◆ BRIEF ◆
In this exercise, set down every entry that follows exactly as it appears.

◆ INFORMATION ◆

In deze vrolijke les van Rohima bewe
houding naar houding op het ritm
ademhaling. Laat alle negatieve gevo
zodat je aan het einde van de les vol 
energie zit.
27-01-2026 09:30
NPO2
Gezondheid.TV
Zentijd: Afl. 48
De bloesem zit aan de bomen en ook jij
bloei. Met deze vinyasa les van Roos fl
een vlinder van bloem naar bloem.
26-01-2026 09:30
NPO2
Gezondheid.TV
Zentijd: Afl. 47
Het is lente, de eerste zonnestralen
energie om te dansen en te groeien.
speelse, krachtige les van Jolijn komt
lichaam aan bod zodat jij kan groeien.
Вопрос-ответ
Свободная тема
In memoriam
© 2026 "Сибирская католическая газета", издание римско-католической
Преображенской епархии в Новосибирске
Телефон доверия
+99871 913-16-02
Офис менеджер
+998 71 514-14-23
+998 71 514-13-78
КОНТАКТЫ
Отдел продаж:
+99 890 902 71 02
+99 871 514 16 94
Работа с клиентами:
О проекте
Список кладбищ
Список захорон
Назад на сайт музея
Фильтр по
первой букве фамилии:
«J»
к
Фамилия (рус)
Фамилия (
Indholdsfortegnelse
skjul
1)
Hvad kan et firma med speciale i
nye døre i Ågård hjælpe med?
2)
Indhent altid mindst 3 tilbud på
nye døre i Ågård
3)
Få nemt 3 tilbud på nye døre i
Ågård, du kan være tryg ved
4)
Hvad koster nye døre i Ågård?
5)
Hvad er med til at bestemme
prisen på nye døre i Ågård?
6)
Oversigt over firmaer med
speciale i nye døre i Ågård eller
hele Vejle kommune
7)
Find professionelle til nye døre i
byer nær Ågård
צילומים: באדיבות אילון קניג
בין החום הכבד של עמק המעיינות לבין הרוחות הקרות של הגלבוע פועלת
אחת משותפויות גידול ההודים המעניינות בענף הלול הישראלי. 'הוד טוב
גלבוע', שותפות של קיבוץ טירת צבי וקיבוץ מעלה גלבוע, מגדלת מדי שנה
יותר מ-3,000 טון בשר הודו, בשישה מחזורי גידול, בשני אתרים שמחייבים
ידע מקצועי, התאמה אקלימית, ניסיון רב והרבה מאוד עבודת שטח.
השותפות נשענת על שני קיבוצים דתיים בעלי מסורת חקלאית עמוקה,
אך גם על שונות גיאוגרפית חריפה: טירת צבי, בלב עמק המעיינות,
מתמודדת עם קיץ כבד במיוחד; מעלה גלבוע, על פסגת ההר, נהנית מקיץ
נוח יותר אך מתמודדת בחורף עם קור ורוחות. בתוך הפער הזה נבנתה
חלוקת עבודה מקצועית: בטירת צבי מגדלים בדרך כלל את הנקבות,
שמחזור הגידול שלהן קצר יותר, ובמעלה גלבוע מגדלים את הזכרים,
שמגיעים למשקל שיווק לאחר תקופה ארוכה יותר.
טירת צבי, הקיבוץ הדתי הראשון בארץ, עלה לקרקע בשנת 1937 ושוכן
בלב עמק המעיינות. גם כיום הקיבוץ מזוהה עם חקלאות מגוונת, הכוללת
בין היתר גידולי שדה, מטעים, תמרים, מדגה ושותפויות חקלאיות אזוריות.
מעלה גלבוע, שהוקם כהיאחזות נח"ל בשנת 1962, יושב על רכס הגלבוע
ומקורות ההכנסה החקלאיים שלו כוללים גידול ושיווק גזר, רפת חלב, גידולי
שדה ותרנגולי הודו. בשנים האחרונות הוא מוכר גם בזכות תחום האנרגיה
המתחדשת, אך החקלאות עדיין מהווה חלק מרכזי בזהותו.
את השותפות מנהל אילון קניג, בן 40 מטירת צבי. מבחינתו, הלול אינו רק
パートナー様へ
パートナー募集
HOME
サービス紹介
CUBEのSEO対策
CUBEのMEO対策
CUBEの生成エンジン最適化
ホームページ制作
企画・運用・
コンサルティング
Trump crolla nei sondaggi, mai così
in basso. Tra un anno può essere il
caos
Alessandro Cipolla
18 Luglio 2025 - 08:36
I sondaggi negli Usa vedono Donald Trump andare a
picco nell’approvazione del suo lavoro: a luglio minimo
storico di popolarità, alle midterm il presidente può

◆ EXPECTED ANSWER ◆
In deze vrolijke les van Rohima bewe
houding naar houding op het ritm
ademhaling. Laat alle negatieve gevo
zodat je aan het einde van de les vol 
energie zit.
27-01-2026 09:30
NPO2
Gezondheid.TV
Zentijd: Afl. 48
De bloesem zit aan de bomen en ook jij
bloei. Met deze vinyasa les van Roos fl
een vlinder van bloem naar bloem.
26-01-2026 09:30
NPO2
Gezondheid.TV
Zentijd: Afl. 47
Het is lente, de eerste zonnestralen
energie om te dansen en te groeien.
speelse, krachtige les van Jolijn komt
lichaam aan bod zodat jij kan groeien.
Вопрос-ответ
Свободная тема
In memoriam
© 2026 "Сибирская католическая газета", издание римско-католической
Преображенской епархии в Новосибирске
Телефон доверия
+99871 913-16-02
Офис менеджер
+998 71 514-14-23
+998 71 514-13-78
КОНТАКТЫ
Отдел продаж:
+99 890 902 71 02
+99 871 514 16 94
Работа с клиентами:
О проекте
Список кладбищ
Список захорон
Назад на сайт музея
Фильтр по
первой букве фамилии:
«J»
к
Фамилия (рус)
Фамилия (
Indholdsfortegnelse
skjul
1)
Hvad kan et firma med speciale i
nye døre i Ågård hjælpe med?
2)
Indhent altid mindst 3 tilbud på
nye døre i Ågård
3)
Få nemt 3 tilbud på nye døre i
Ågård, du kan være tryg ved
4)
Hvad koster nye døre i Ågård?
5)
Hvad er med til at bestemme
prisen på nye døre i Ågård?
6)
Oversigt over firmaer med
speciale i nye døre i Ågård eller
hele Vejle kommune
7)
Find professionelle til nye døre i
byer nær Ågård
צילומים: באדיבות אילון קניג
בין החום הכבד של עמק המעיינות לבין הרוחות הקרות של הגלבוע פועלת
אחת משותפויות גידול ההודים המעניינות בענף הלול הישראלי. 'הוד טוב
גלבוע', שותפות של קיבוץ טירת צבי וקיבוץ מעלה גלבוע, מגדלת מדי שנה
יותר מ-3,000 טון בשר הודו, בשישה מחזורי גידול, בשני אתרים שמחייבים
ידע מקצועי, התאמה אקלימית, ניסיון רב והרבה מאוד עבודת שטח.
השותפות נשענת על שני קיבוצים דתיים בעלי מסורת חקלאית עמוקה,
אך גם על שונות גיאוגרפית חריפה: טירת צבי, בלב עמק המעיינות,
מתמודדת עם קיץ כבד במיוחד; מעלה גלבוע, על פסגת ההר, נהנית מקיץ
נוח יותר אך מתמודדת בחורף עם קור ורוחות. בתוך הפער הזה נבנתה
חלוקת עבודה מקצועית: בטירת צבי מגדלים בדרך כלל את הנקבות,
שמחזור הגידול שלהן קצר יותר, ובמעלה גלבוע מגדלים את הזכרים,
שמגיעים למשקל שיווק לאחר תקופה ארוכה יותר.
טירת צבי, הקיבוץ הדתי הראשון בארץ, עלה לקרקע בשנת 1937 ושוכן
בלב עמק המעיינות. גם כיום הקיבוץ מזוהה עם חקלאות מגוונת, הכוללת
בין היתר גידולי שדה, מטעים, תמרים, מדגה ושותפויות חקלאיות אזוריות.
מעלה גלבוע, שהוקם כהיאחזות נח"ל בשנת 1962, יושב על רכס הגלבוע
ומקורות ההכנסה החקלאיים שלו כוללים גידול ושיווק גזר, רפת חלב, גידולי
שדה ותרנגולי הודו. בשנים האחרונות הוא מוכר גם בזכות תחום האנרגיה
המתחדשת, אך החקלאות עדיין מהווה חלק מרכזי בזהותו.
את השותפות מנהל אילון קניג, בן 40 מטירת צבי. מבחינתו, הלול אינו רק
パートナー様へ
パートナー募集
HOME
サービス紹介
CUBEのSEO対策
CUBEのMEO対策
CUBEの生成エンジン最適化
ホームページ制作
企画・運用・
コンサルティング
Trump crolla nei sondaggi, mai così
in basso. Tra un anno può essere il
caos
Alessandro Cipolla
18 Luglio 2025 - 08:36
I sondaggi negli Usa vedono Donald Trump andare a
picco nell’approvazione del suo lavoro: a luglio minimo
storico di popolarità, alle midterm il presidente può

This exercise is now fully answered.